Forum Discussion
NimbostratusHow build a proxy like setup using BIG-IP
Hi all,
I am looking for the best (simplest) way to implement the following:
Client - - - > F5 VIP - - - > Single server on Internet HTTP HTTPS
This look really close to a proxy setup except that the SSL session (HTTPS) only exist between F5 and server.
My first idea was to build a standard VIP with the default server-ssl profile and just put a single node in the pool (the internet node).

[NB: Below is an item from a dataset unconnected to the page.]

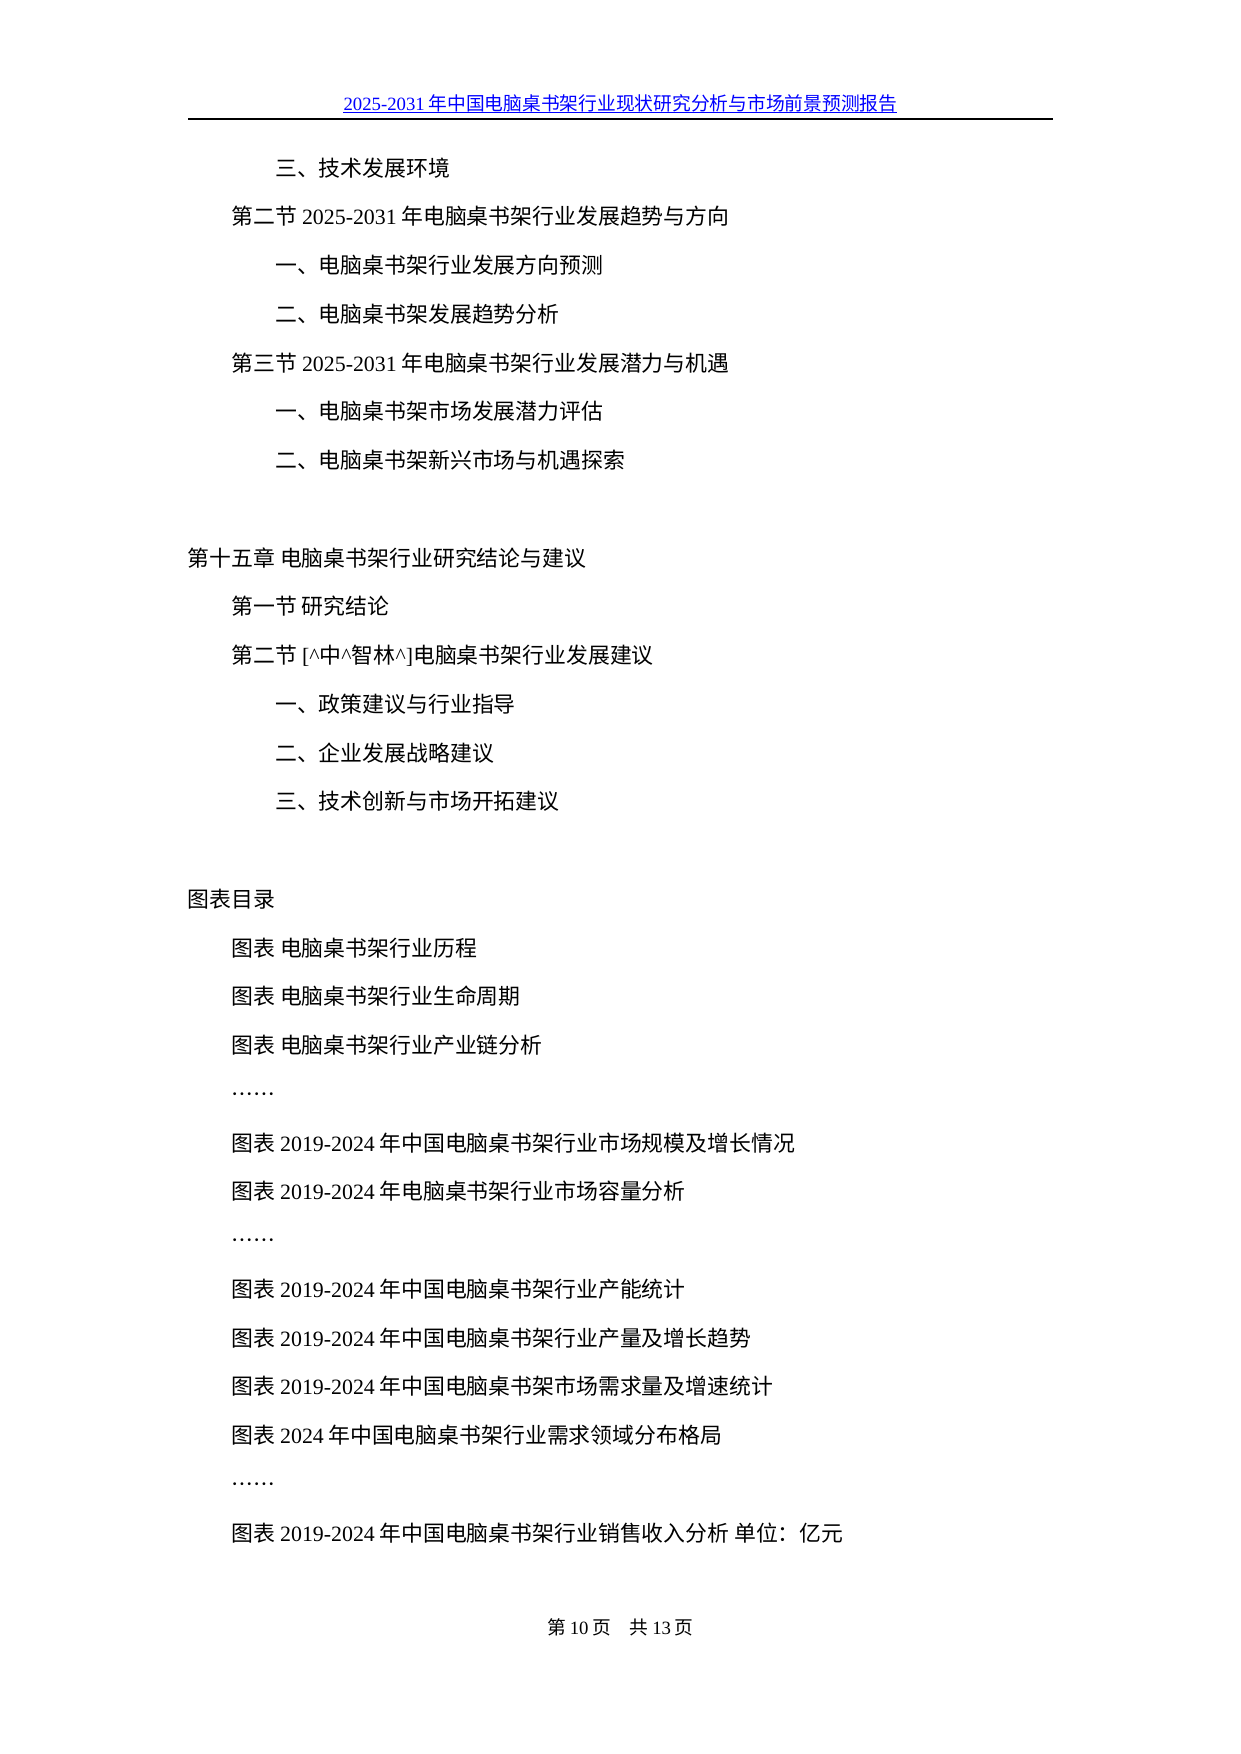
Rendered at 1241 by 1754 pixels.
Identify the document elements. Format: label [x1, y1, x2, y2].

The follwing links give solution on the proxy way but I don't feel this is really what I need
https://devcentral.f5.com/questions/ltm-apm-as-a-web-proxy
https://devcentral.f5.com/wiki/irules.HTTP-Forward-Proxy-v3-2.ashx
https://devcentral.f5.com/wiki/iApp.Generic-Forward-Proxy-with-Websense-Filtering-iApp.ashx
Can you give any advices on best way to acheive what I want?
Fabou
2 Replies
shopkeeper56_23Cirrostratus
Hi Fabou,
You can configure the Big IP to be an explicit proxy and perform SSL inspection via LTM. This means that the client SSL terminates on the Big IP and and "airgap" is created between the SSL of the client and the end server, since the Big IP will create another SSL connection to the external site. I recommend however that you do this in conjunction with the SWG (Secure Web Gateway) URL DB so not to inspect clients private information (financial, health etc.).
F5 has thorough documentation on how to set this up here.
https://www.f5.com/pdf/deployment-guides/ssl-intercept-dg.pdf
Fabou_139732Thanks for your answer. I will keep this in mind. Also please note that my case client to F5 is HTTP then I want F5 to servers be HTTPS.